Let's see what we can find on CNN right now:

Clicktale, analytics for their design team with things like click heat maps
and scroll maps.

Optimizely, A/B testing to compare the results of layout changes by serving
variations of each page to portions of their traffic.

Turner corporation's internal analytics tools, for who knows what.

A tag for PostRelease, which distributes media for content-based advertisers,
like advertorials and videos.

Usabilla, a tool for surveying user satisfaction.

Dynamicyield, which personalizes page content to specific visitors.

Krux Digital, which is about tracking people across multiple devices for a
better measure of how many real people are on the site, and then segmenting
that data for the advertising sales team.

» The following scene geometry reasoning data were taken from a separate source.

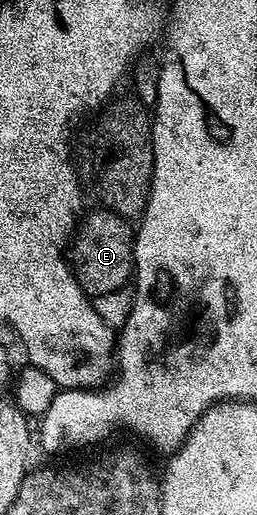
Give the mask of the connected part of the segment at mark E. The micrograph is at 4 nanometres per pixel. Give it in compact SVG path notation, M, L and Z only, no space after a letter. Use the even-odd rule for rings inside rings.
M99 210L85 214L70 244L70 262L76 280L79 287L92 299L123 290L129 284L135 270L134 229L131 222L110 210Z

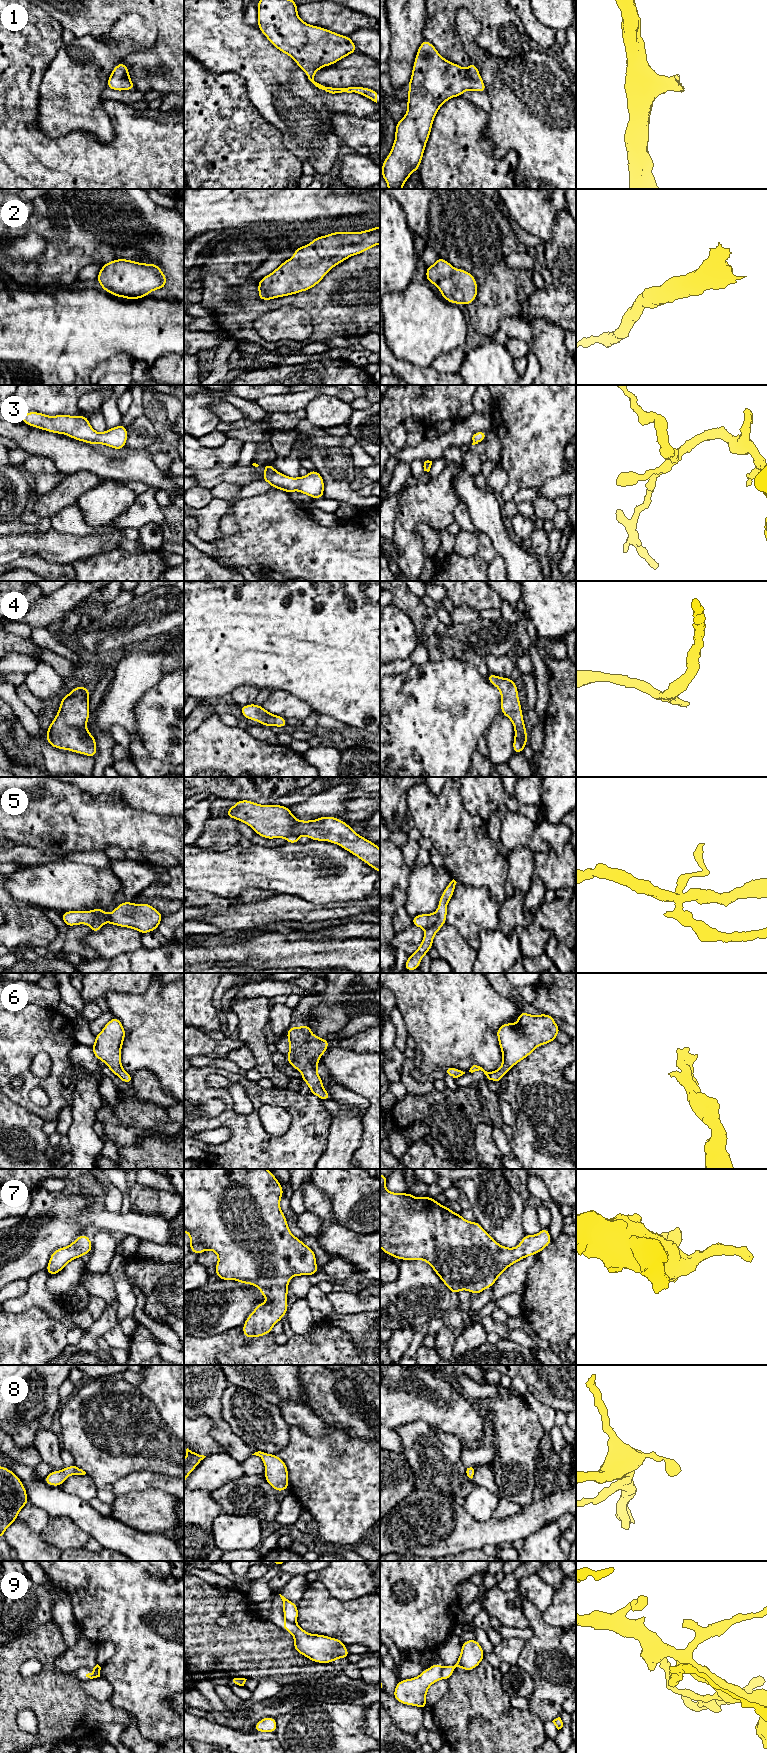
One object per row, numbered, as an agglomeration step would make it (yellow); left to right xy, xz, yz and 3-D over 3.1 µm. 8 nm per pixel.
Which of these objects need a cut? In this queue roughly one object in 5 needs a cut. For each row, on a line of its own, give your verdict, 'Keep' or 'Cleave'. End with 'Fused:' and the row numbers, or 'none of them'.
1: Keep
2: Keep
3: Keep
4: Keep
5: Cleave
6: Keep
7: Keep
8: Keep
9: Cleave
Fused: 5, 9

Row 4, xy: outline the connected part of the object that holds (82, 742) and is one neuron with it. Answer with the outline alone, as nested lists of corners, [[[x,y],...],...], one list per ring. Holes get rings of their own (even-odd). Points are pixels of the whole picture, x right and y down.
[[[77,686],[61,698],[56,717],[46,731],[47,742],[54,748],[90,756],[97,754],[96,740],[87,730],[89,689]]]

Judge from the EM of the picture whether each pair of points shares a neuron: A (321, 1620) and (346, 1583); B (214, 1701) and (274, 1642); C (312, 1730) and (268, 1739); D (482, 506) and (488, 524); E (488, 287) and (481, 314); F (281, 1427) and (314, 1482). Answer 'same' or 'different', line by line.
A: different
B: different
C: different
D: same
E: same
F: different

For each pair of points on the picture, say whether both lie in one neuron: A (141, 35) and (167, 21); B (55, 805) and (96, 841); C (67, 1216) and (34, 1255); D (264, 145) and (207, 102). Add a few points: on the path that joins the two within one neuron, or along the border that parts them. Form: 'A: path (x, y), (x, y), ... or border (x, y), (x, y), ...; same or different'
A: border (137, 14), (157, 27), (157, 40), (149, 48); different
B: path (65, 815), (70, 820), (76, 821), (86, 831); same
C: path (57, 1226), (38, 1245); same
D: path (250, 131), (231, 114), (227, 114), (221, 108); same

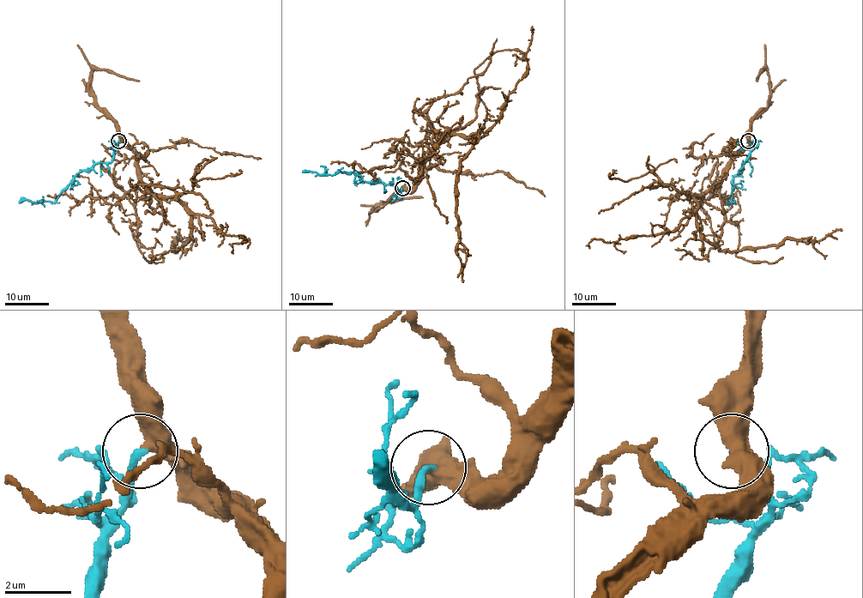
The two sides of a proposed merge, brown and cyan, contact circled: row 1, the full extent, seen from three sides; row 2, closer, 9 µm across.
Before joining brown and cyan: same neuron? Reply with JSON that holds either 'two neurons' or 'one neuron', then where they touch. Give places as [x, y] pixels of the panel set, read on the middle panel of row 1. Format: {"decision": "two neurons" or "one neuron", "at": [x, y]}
{"decision": "one neuron", "at": [402, 188]}

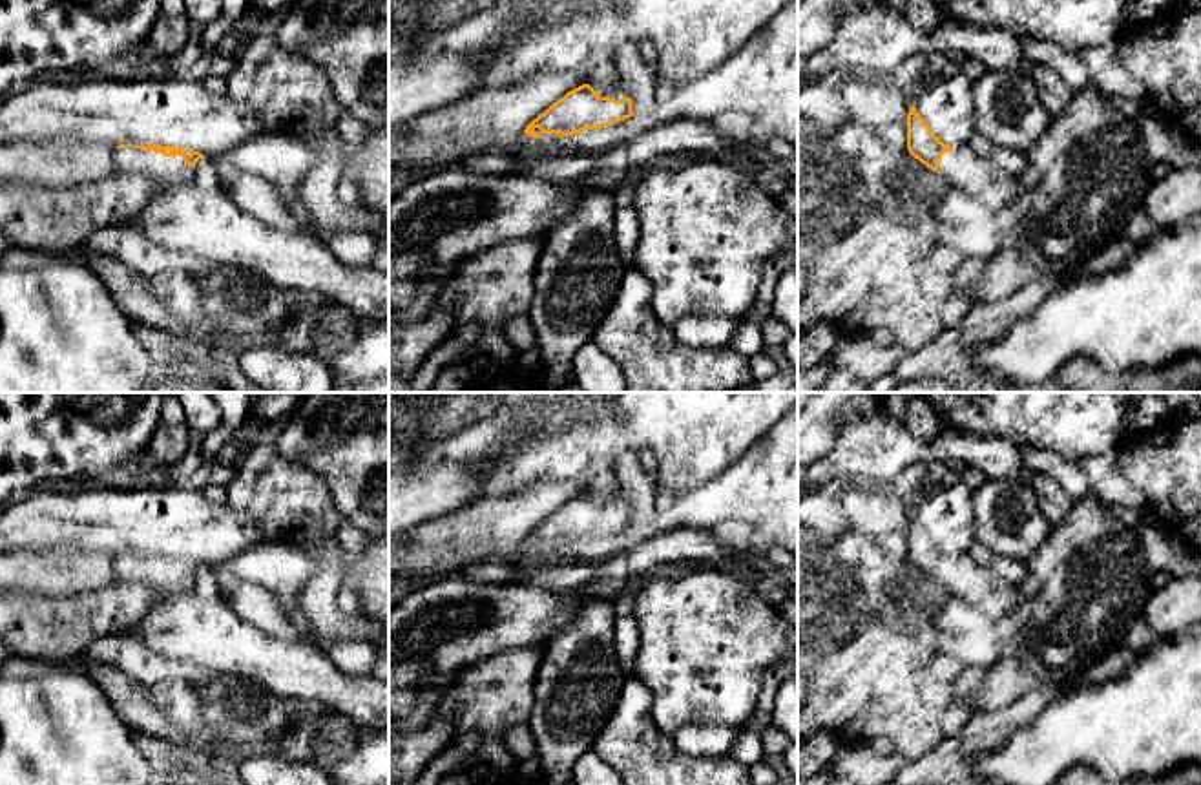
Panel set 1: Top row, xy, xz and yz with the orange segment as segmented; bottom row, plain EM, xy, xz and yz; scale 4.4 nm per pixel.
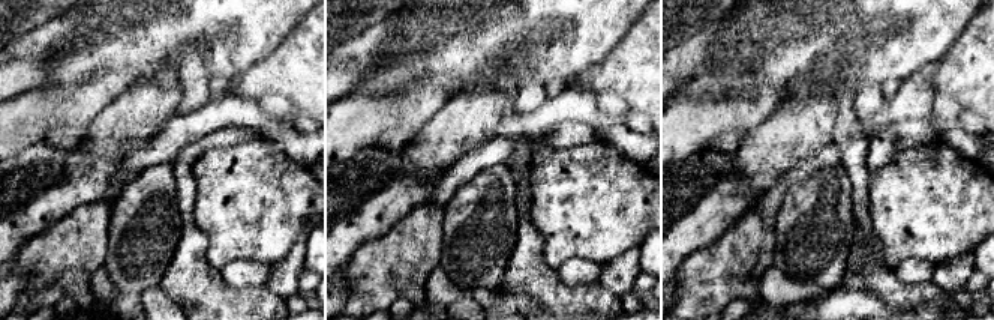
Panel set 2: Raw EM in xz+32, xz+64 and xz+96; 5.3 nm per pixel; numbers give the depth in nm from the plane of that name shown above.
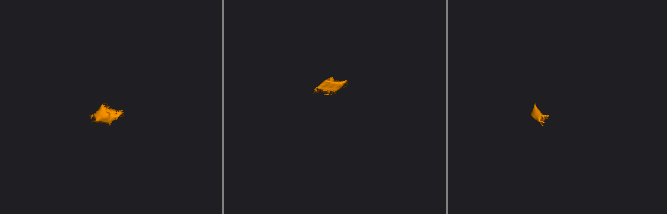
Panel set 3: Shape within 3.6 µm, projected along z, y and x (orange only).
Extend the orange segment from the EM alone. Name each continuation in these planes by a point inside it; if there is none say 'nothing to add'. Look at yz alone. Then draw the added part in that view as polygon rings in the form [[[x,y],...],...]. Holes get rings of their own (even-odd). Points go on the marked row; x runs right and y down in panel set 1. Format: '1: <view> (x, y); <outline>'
1: yz (962, 168); [[[969,144],[945,152],[938,172],[951,188],[973,195],[995,212],[1017,199],[1017,177],[1006,173],[991,157],[978,155]]]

Moat, which measures viewability of ads, i.e. what portion are actually seen
by people rather than just being loaded below the fold.

Scorecard Research, which is audience measurement and surveys.

Chartbeat, which is real-time analytics specifically for the editorial team.
It shows them what stories are hot and trending at that specific moment, which
directs what headlines get pushed up, what journalists get assigned to cover,
what stories get pushed off the front page, etc.

Outbrain, which adds the "more stories you might be interested in" type stuff
to the end of each article, which are actually ads.

The rest are tags for serving banner ads through Google, their own ad server,
and various exchanges.

------
octref
Don't know much about the business side but huge fan of TJ as a Nodejs dev.
Congrats!

------
dtft
I use Segment at work and think it's great. Their enterprise options are
pretty hefty and impressive, good on them for raising the round!

------
chaseadam17
We use Segment and love it. It keeps our code simple and makes it easy for us
to turn on and off services (especially for non-technical team members), their
debugger makes QA'ing instrumentation really efficient, and their team is
amazing and really helpful.

------
qq66
What creates the requirement to send data to multiple analytics services?
Wouldn't you want to send it to one capture and analytics service and then
funnel that into whatever line-of-business applications you need?

------
curiousjorge
meh. to me the offering of segment carries very little benefit. it's great
being able to swap in and out of different SaaS but honestly, I did not find
the value offering to be significant because you end up fiddling with less
than 3 or 4, 10 at extreme cases.

Ultimately, I ended up going with Mixpanel because they offered pretty much
everything I wanted in analytics. I have integrated Segment everywhere but
ended up ripping it all out once I realized that I had bought into the
marketing.